The opinions expressed in this article are the writer’s own and do not reflect the views of Her Campus.
“Your soul sister”, “your homie”, yes, yes, we have heard it all and we all have that one person to whom all of these apply to. They are the one to lie to your mom and cover for you when you miss curfew; the one you cannot imagine your life without. In a nutshell, they are your best friend. You always want the best in life for them and are perpetually ready to protect their honor. But what if you catch feelings for the one person you were not supposed to – your best friend’s ex?
Believe it or not, this happens more often than you think. You fancy this person and really want to date them, but cannot. Why? Because they once dated your best friend. And while our resident ‘fetch’ Mean Girl, Gretchen Weiners made it very clear that “Ex-boyfriends are just like, off-limits to friends”, I am not so sure about that. Sure, there are some absolute no-goes, but more often than not, if all the parties involved are well aware and consenting, dating your best friend’s ex shouldn’t really be that big a deal.

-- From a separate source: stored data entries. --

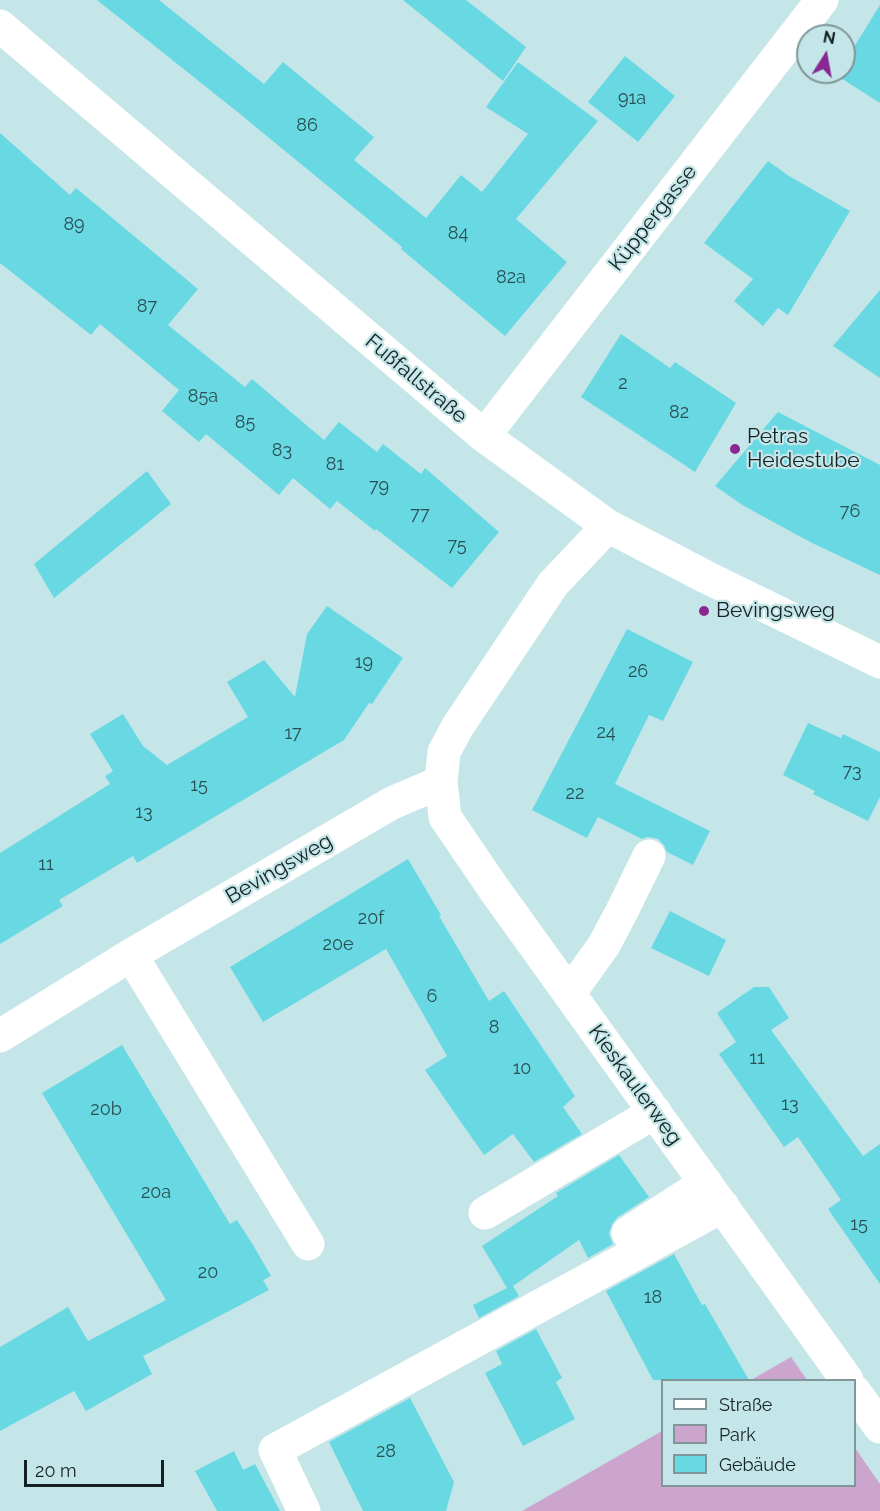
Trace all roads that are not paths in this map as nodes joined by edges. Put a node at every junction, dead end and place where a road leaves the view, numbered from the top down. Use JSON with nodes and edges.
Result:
{"nodes":[{"id":1,"x":822,"y":0,"type":"edge"},
{"id":2,"x":0,"y":26,"type":"edge"},
{"id":3,"x":484,"y":436,"type":"junction"},
{"id":4,"x":608,"y":526,"type":"junction"},
{"id":5,"x":880,"y":662,"type":"edge"},
{"id":6,"x":441,"y":782,"type":"junction"},
{"id":7,"x":649,"y":856,"type":"dead end"},
{"id":8,"x":131,"y":955,"type":"junction"},
{"id":9,"x":569,"y":994,"type":"junction"},
{"id":10,"x":0,"y":1036,"type":"edge"},
{"id":11,"x":655,"y":1112,"type":"junction"},
{"id":12,"x":714,"y":1194,"type":"junction"},
{"id":13,"x":485,"y":1213,"type":"dead end"},
{"id":14,"x":628,"y":1233,"type":"dead end"},
{"id":15,"x":308,"y":1244,"type":"dead end"},
{"id":16,"x":846,"y":1379,"type":"edge"},
{"id":17,"x":856,"y":1392,"type":"edge"},
{"id":18,"x":880,"y":1427,"type":"edge"},
{"id":19,"x":304,"y":1511,"type":"edge"}],
"edges":[{"from":1,"to":3,"type":"street","name":"Küppergasse"},
{"from":2,"to":3,"type":"street","name":"Fußfallstraße"},
{"from":3,"to":4,"type":"street","name":"Fußfallstraße"},
{"from":4,"to":5,"type":"street","name":"Fußfallstraße"},
{"from":4,"to":6,"type":"street"},
{"from":6,"to":8,"type":"street","name":"Bevingsweg"},
{"from":6,"to":9,"type":"street","name":"Kieskaulerweg"},
{"from":7,"to":9,"type":"street"},
{"from":8,"to":10,"type":"street","name":"Bevingsweg"},
{"from":8,"to":15,"type":"street"},
{"from":9,"to":11,"type":"street","name":"Kieskaulerweg"},
{"from":11,"to":12,"type":"street","name":"Kieskaulerweg"},
{"from":11,"to":13,"type":"street"},
{"from":12,"to":14,"type":"street"},
{"from":12,"to":16,"type":"street","name":"Kieskaulerweg"},
{"from":12,"to":19,"type":"street"},
{"from":17,"to":18,"type":"street"}]}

- It was a bad break: Nope, nuh-uh, step back please. This one is always a no-go and therefore it is no surprise that it appears at the top of the list. If your best friend and their ex went through a messy break up, there is no way for you to date their ex without burning bridges and ending up looking like a douche-bag. Emotions are a very messy affair and if your best friend still has any kinds of feelings towards their ex, then nope. Sorry mate, you’ve got to pass this one up.
- It ended less than 10 months ago: While there is still a jury out on this one, you’re best advised to make a move only after a considerable amount of time has passed from their break-up. Hitting on your best friend’s ex only a month or so after their break up is just not cool, although this one largely depends on the amount of time your best friend spent dating them. So, you know, for this one, it’s all about judging the past and getting the timing right.
- It was a serious relationship: This one is probably the hardest to hear, but it’s true. If your best friend had been in a serious monogamous relationship with their ex, you’re best to steer clear of their path. Especially at least till your best friend has found the love of their life or something to that effect. Break ups such as these are an open wound and chances are, if you get it on with the ex, your best friend might not completely be happy for you. Not to mention, getting into a relationship with the ex under such circumstances will have its own share of very heavy baggage. So, if you’re ready to handle that, go for it, bestie.
The Not so No-Goes:
- Your best friend is okay with it: Okay, so this one is like a cardinal rule. If you really value your friendship, then you have to be sure that your best friend is okay with your relationship with their ex. Unless they have some really horrid or strong memories with the ex, you should be all set, but at the same time, be prepared that they may not be that comfortable with it. What you do next in this case, depends how much your friendship means to you, so, all the best!
- It was a casual fling/one night affair: If it was a one-time thing or barely a date or two, then your friend most likely should give you the green flag. No contest for this one for the most part.
- You really like them: Yes, the ex has dreamy eyes and flawless hair, but are you sure you like them enough to possibly jeopardize your relationship with your best friend? This is one important question that you need to ask yourself before doing anything. While it might seem like you are genuinely attracted to the ex in the spur of the moment, rationality is the key here. You really don’t want to gamble and end up losing both.
Regardless of all this, you cannot control who you are attracted to and you can’t make everyone happy. If it feels right, and if your best friend is anything like the Joey to your Chandler, you’re all set to go and get your Kathy.